**The task**
Search the entries for the word "Scalar". Copy every line that holds it.

**Dataset records**
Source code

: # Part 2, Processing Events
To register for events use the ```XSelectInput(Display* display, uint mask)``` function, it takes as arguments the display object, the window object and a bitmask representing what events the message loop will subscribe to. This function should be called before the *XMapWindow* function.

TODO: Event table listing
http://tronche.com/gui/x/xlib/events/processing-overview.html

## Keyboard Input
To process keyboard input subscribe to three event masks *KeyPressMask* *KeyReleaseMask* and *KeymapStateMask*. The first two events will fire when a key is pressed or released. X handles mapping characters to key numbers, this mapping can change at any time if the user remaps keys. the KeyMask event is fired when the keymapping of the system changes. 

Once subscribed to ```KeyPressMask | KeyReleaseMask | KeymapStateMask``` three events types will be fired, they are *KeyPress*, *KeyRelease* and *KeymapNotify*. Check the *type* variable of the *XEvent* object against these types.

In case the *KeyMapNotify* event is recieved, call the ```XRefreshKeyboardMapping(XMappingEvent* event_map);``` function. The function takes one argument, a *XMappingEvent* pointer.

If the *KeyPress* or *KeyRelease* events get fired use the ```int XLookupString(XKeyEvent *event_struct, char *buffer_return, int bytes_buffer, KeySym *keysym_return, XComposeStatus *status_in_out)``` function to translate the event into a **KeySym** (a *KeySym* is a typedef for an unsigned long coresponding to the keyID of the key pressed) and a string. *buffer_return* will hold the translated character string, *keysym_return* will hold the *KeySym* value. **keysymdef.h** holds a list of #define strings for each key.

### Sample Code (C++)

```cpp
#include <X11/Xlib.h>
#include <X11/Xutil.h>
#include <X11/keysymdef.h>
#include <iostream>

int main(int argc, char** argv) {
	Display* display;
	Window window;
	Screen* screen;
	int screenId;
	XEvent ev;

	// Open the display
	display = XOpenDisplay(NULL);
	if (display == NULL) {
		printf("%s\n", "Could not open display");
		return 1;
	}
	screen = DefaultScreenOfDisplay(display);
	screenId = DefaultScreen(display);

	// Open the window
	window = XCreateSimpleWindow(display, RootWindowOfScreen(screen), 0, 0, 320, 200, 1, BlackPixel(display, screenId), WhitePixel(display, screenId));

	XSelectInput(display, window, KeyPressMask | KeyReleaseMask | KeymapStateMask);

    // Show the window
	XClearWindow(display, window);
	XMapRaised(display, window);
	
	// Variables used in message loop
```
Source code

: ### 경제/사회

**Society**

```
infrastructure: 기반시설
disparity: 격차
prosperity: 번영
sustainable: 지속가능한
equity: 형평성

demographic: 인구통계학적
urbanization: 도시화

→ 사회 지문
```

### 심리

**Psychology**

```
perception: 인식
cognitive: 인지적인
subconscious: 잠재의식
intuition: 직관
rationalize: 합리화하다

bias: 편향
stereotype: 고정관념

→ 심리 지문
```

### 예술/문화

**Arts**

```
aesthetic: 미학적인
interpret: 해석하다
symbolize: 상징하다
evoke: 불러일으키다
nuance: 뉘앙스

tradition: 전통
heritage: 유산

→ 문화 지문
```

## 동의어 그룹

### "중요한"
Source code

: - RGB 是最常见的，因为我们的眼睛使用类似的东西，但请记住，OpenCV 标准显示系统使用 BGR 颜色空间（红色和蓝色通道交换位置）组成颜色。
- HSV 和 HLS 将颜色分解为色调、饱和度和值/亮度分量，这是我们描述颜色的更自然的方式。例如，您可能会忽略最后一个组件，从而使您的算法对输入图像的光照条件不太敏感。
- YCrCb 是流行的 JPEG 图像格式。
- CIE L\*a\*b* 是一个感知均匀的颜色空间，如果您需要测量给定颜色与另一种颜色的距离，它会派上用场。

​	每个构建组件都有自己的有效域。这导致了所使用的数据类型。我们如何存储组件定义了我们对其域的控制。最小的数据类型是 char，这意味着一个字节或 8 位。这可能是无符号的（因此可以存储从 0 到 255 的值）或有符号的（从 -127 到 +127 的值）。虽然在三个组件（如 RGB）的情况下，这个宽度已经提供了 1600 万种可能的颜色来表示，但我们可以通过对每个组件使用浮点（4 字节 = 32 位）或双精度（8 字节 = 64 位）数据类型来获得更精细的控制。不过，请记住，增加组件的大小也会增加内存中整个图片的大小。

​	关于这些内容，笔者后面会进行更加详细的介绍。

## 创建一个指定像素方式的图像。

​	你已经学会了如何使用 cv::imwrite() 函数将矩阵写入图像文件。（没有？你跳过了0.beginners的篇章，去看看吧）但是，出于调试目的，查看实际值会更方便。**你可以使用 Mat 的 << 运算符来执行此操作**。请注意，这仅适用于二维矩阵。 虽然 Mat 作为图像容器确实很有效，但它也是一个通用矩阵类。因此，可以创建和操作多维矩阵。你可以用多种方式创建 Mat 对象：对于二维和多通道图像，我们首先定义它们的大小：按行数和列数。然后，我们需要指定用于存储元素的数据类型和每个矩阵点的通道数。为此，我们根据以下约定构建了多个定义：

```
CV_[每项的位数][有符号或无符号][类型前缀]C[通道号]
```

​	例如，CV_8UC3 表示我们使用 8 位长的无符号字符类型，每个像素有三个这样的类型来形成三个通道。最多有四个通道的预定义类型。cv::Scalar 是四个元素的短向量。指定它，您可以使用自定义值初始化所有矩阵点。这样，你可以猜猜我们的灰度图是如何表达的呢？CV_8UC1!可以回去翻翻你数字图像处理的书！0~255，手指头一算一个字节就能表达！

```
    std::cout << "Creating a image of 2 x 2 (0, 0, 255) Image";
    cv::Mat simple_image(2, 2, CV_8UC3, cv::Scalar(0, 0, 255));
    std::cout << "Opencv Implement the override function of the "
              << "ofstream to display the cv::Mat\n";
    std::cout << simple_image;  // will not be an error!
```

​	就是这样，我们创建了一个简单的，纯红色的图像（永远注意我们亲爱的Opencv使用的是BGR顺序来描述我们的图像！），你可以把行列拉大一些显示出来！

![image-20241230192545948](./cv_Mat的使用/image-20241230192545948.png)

**Reply to the exercise**
​	例如，CV_8UC3 表示我们使用 8 位长的无符号字符类型，每个像素有三个这样的类型来形成三个通道。最多有四个通道的预定义类型。cv::Scalar 是四个元素的短向量。指定它，您可以使用自定义值初始化所有矩阵点。这样，你可以猜猜我们的灰度图是如何表达的呢？CV_8UC1!可以回去翻翻你数字图像处理的书！0~255，手指头一算一个字节就能表达！
    cv::Mat simple_image(2, 2, CV_8UC3, cv::Scalar(0, 0, 255));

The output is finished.